• [Data for the task]:
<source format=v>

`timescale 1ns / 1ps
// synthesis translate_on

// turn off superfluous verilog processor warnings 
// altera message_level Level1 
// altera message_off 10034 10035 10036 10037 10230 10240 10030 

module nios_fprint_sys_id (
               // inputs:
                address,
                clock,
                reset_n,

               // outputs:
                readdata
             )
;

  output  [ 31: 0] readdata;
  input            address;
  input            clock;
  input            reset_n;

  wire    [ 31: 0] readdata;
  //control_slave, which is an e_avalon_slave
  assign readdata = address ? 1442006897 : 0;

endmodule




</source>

--

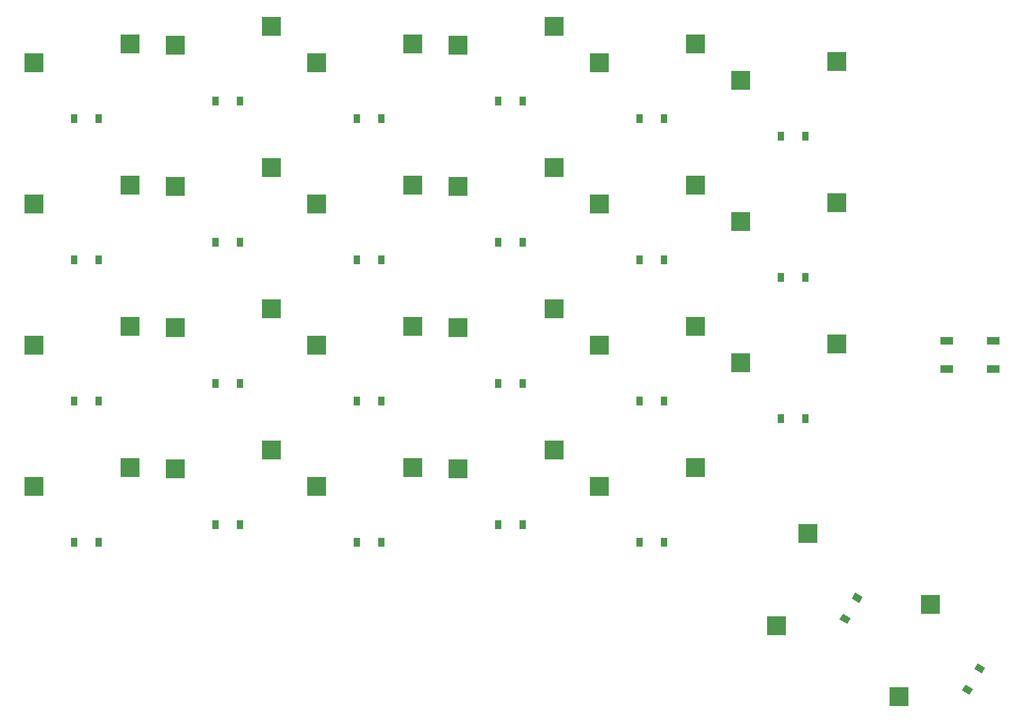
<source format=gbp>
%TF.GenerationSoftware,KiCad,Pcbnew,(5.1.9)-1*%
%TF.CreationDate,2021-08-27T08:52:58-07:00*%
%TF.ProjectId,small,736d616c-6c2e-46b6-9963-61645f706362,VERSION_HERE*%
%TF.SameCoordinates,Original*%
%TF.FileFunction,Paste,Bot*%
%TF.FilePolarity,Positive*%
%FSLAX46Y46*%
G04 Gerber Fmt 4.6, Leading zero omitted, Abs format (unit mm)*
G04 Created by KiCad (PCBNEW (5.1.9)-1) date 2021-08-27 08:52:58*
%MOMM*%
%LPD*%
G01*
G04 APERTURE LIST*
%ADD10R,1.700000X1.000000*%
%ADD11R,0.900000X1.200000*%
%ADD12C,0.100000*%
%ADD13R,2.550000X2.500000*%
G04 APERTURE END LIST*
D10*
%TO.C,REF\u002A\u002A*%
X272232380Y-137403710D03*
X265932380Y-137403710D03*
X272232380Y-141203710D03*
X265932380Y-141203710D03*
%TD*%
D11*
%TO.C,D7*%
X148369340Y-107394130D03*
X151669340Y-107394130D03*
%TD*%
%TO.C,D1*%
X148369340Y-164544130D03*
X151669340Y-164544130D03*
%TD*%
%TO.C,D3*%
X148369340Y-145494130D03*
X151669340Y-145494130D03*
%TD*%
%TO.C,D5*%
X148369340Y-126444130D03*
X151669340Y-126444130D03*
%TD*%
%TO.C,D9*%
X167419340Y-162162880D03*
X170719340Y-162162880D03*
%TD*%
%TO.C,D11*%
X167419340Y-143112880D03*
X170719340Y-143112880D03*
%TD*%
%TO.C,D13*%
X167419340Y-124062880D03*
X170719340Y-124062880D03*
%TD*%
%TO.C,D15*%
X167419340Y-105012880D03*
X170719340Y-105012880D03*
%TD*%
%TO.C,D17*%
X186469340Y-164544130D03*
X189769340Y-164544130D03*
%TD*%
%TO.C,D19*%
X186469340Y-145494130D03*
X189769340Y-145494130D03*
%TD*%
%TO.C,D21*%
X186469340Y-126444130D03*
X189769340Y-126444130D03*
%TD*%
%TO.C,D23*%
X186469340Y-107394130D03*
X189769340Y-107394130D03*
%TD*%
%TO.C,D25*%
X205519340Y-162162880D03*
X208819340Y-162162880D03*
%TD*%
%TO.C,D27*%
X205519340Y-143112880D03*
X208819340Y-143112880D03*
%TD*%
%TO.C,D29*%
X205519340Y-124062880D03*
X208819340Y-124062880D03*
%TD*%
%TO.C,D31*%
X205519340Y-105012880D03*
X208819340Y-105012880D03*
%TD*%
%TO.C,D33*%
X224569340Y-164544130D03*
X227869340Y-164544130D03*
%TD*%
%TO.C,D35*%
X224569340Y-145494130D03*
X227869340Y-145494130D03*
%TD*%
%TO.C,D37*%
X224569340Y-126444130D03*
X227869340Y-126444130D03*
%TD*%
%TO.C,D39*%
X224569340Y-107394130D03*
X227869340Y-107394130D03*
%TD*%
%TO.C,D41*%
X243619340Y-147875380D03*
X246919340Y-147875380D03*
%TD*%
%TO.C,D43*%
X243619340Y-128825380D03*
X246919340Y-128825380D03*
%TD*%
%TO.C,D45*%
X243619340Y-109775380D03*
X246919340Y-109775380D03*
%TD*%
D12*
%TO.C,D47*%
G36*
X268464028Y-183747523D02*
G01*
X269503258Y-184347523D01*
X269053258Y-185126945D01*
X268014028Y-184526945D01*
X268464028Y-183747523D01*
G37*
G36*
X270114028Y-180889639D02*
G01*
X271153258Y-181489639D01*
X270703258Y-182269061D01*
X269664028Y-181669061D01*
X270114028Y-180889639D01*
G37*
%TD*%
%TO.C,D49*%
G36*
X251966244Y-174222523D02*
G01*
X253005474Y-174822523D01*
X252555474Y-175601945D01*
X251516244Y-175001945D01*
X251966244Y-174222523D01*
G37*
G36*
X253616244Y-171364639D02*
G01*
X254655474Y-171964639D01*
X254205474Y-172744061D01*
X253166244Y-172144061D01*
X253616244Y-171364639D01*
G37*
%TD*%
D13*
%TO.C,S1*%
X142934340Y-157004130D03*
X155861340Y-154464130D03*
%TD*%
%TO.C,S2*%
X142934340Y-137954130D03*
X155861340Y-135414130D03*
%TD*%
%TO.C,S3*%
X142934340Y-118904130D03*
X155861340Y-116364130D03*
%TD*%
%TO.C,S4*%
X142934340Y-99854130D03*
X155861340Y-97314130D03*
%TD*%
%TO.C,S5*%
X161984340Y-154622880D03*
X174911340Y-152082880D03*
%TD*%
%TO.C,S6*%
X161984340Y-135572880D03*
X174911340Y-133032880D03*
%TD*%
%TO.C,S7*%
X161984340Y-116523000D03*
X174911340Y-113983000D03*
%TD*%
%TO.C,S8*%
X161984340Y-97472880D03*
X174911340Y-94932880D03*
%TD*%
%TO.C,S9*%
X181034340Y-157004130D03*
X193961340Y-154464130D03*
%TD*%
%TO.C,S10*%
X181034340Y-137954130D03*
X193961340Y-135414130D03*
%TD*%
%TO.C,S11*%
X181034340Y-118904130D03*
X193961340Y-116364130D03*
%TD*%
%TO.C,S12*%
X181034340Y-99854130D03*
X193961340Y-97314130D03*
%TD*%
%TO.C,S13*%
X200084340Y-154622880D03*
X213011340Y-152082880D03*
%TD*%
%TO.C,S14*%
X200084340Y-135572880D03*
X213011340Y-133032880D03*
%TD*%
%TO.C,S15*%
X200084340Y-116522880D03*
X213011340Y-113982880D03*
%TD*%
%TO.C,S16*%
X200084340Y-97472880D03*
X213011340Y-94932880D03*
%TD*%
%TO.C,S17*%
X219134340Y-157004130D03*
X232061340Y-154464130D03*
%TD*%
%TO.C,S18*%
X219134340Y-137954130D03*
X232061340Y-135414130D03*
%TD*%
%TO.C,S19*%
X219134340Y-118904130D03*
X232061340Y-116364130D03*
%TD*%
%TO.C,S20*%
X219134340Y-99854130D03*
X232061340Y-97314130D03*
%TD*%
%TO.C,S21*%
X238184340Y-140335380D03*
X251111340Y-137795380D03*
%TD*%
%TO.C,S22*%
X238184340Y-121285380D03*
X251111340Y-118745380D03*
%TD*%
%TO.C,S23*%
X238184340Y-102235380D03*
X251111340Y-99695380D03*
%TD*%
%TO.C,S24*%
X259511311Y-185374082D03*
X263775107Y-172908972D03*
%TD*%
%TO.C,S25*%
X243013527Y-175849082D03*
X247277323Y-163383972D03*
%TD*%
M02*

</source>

--

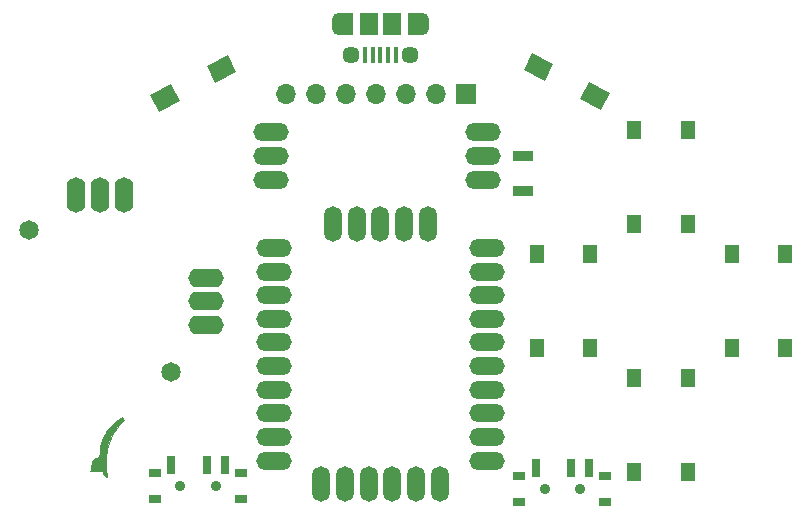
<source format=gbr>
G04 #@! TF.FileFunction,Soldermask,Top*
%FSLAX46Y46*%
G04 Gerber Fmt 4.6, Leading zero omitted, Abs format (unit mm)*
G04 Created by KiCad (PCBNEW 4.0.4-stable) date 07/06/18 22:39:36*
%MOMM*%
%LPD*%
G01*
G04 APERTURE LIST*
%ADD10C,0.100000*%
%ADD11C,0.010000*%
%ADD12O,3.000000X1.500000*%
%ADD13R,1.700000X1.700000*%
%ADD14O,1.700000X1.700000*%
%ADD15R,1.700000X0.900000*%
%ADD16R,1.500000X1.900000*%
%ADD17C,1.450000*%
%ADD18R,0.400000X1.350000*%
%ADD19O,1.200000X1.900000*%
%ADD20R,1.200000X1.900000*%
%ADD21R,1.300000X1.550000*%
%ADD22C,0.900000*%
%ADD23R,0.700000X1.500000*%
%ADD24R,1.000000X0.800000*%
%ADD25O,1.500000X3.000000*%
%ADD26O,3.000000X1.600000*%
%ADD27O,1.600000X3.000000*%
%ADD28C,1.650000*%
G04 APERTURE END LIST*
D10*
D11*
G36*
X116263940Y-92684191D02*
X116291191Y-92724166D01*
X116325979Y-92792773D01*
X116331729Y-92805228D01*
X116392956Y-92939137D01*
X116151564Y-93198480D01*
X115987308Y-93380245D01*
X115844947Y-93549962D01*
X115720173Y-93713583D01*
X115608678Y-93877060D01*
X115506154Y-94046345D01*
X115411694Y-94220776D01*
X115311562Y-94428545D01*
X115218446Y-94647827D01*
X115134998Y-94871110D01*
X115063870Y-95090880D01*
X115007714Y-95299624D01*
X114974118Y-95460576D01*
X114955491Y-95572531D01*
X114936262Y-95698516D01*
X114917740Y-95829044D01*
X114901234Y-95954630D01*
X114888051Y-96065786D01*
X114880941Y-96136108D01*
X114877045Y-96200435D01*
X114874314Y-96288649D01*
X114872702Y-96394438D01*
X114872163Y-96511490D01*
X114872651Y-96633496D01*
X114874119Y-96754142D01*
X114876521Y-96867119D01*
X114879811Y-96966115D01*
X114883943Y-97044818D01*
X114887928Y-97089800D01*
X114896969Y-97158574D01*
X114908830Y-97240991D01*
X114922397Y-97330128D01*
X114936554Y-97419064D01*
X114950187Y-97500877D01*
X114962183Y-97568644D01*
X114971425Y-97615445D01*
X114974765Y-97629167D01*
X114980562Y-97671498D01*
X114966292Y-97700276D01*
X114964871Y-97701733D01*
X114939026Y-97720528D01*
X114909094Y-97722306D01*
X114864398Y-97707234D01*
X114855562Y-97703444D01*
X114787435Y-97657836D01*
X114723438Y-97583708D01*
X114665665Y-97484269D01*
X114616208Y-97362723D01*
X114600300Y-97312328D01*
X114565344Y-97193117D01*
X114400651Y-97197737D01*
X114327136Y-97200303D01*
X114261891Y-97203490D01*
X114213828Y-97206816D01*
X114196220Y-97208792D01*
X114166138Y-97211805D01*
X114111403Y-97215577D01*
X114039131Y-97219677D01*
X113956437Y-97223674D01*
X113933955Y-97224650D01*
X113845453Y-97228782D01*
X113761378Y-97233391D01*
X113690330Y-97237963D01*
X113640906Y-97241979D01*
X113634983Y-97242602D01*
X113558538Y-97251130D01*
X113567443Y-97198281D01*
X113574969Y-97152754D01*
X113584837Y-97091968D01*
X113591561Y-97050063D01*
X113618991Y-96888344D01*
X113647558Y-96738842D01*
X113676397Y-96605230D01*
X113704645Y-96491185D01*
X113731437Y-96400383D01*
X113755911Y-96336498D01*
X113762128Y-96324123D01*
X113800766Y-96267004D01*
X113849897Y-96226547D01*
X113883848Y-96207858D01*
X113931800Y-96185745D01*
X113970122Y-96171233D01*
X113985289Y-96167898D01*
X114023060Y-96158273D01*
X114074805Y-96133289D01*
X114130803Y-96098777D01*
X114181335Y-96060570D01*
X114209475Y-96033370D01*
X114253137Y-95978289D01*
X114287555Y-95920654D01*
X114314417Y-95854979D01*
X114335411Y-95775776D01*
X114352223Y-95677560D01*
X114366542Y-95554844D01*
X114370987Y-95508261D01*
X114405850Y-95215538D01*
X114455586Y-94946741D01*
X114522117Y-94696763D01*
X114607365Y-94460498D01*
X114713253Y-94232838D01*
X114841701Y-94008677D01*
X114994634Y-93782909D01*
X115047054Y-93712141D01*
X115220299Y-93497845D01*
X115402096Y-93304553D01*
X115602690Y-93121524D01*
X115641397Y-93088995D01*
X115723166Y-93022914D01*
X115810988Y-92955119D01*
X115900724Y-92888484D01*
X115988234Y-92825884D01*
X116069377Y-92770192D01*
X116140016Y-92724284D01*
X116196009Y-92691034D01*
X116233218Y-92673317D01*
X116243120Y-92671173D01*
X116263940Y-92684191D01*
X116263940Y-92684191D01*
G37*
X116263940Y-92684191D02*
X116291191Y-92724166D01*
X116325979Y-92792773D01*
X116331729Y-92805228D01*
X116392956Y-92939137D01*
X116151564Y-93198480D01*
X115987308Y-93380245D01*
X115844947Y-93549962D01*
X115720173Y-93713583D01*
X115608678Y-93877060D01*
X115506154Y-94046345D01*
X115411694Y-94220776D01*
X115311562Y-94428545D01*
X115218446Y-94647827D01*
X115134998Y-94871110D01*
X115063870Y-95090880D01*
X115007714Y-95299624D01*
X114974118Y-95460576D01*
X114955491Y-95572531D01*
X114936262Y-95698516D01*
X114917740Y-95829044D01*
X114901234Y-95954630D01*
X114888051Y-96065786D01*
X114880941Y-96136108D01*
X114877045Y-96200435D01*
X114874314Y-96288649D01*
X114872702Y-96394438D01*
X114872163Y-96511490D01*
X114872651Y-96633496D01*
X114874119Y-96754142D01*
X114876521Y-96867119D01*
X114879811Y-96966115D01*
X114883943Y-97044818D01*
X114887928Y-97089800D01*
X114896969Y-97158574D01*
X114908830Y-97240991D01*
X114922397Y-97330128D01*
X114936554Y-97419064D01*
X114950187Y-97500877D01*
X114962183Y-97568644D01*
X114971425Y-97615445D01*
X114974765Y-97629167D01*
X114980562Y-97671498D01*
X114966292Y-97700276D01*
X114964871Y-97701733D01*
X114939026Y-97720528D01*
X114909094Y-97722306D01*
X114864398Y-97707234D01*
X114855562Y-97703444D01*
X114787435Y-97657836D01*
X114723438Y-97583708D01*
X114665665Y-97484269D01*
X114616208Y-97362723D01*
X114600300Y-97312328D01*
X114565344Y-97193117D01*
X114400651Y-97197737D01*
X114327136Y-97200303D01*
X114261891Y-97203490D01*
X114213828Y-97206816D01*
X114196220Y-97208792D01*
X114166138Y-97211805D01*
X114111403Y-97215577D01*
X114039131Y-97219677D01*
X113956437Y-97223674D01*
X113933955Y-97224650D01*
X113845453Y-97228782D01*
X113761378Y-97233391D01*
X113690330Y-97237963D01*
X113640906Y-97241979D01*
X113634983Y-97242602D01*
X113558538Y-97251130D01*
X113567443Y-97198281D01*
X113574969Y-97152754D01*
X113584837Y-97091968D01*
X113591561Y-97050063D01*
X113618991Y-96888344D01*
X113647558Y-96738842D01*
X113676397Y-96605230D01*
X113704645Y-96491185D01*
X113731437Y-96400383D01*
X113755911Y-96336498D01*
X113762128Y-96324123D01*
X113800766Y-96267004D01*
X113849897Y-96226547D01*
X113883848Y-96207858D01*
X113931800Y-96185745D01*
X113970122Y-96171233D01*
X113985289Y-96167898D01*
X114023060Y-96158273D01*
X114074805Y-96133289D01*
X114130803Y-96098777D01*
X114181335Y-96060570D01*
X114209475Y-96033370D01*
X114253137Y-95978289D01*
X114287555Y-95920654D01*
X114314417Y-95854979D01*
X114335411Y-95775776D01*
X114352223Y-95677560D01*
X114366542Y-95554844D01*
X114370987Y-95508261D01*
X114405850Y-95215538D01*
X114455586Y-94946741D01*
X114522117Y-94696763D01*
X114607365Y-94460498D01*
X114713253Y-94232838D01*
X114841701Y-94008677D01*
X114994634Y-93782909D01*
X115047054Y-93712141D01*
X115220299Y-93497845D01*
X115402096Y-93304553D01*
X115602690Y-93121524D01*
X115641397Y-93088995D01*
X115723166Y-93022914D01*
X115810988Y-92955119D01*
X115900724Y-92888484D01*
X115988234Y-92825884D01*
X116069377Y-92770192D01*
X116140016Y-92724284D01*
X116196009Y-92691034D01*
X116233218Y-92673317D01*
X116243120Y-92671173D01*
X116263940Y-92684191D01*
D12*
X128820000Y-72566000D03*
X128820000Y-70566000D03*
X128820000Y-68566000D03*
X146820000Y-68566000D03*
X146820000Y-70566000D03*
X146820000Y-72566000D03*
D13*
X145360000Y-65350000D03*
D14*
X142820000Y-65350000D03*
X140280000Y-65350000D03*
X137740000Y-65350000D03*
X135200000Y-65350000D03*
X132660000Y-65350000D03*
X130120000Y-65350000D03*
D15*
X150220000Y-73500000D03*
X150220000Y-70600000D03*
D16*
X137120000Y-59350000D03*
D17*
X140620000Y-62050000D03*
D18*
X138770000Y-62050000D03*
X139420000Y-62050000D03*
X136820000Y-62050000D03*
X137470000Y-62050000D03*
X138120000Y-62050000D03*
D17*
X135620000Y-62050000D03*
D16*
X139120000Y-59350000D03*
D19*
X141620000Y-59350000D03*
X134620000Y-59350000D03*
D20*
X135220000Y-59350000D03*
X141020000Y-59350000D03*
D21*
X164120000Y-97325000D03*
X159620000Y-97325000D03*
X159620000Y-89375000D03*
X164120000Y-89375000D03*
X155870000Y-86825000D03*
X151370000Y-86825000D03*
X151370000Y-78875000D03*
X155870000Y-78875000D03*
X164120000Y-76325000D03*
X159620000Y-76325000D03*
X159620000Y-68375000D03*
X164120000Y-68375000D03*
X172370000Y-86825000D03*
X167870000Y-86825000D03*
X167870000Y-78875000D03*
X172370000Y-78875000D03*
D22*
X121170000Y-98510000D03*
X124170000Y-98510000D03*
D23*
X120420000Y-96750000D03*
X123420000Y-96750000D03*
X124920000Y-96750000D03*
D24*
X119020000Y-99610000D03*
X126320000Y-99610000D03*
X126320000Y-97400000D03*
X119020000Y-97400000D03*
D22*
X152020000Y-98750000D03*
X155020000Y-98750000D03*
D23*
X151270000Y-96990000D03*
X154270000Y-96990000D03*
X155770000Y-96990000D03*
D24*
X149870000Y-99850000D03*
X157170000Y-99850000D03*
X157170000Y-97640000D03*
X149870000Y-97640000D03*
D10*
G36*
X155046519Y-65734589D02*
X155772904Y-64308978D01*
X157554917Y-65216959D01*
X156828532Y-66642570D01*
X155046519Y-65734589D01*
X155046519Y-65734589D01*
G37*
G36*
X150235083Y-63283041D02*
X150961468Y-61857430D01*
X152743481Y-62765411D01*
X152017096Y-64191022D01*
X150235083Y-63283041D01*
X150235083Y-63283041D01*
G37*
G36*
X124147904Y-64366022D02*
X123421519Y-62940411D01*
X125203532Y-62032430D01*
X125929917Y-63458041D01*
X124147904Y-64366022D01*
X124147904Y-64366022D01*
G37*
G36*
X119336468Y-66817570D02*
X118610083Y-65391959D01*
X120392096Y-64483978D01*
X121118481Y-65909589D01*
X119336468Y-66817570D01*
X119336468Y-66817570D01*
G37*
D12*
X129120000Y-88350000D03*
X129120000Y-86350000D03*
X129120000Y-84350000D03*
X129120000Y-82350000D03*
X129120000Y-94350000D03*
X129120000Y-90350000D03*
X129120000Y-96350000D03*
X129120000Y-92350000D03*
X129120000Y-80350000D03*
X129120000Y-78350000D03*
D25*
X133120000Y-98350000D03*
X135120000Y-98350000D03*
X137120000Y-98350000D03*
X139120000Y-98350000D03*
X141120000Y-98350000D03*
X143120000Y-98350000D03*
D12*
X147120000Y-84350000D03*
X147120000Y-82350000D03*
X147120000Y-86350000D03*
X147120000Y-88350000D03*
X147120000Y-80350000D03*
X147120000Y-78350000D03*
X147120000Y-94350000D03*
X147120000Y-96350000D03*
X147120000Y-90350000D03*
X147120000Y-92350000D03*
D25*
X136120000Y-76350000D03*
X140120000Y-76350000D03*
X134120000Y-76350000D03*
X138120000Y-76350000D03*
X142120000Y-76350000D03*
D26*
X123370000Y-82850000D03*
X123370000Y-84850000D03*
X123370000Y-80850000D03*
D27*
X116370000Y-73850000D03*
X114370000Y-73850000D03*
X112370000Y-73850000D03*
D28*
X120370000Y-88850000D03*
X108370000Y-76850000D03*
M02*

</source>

• [What is expected]: Look over the listing. Pull out every line with the string "omitted" in it.

• [Response area]:
G04 Gerber Fmt 4.6, Leading zero omitted, Abs format (unit mm)*
G04 Gerber Fmt 4.6, Leading zero omitted, Abs format (unit mm)*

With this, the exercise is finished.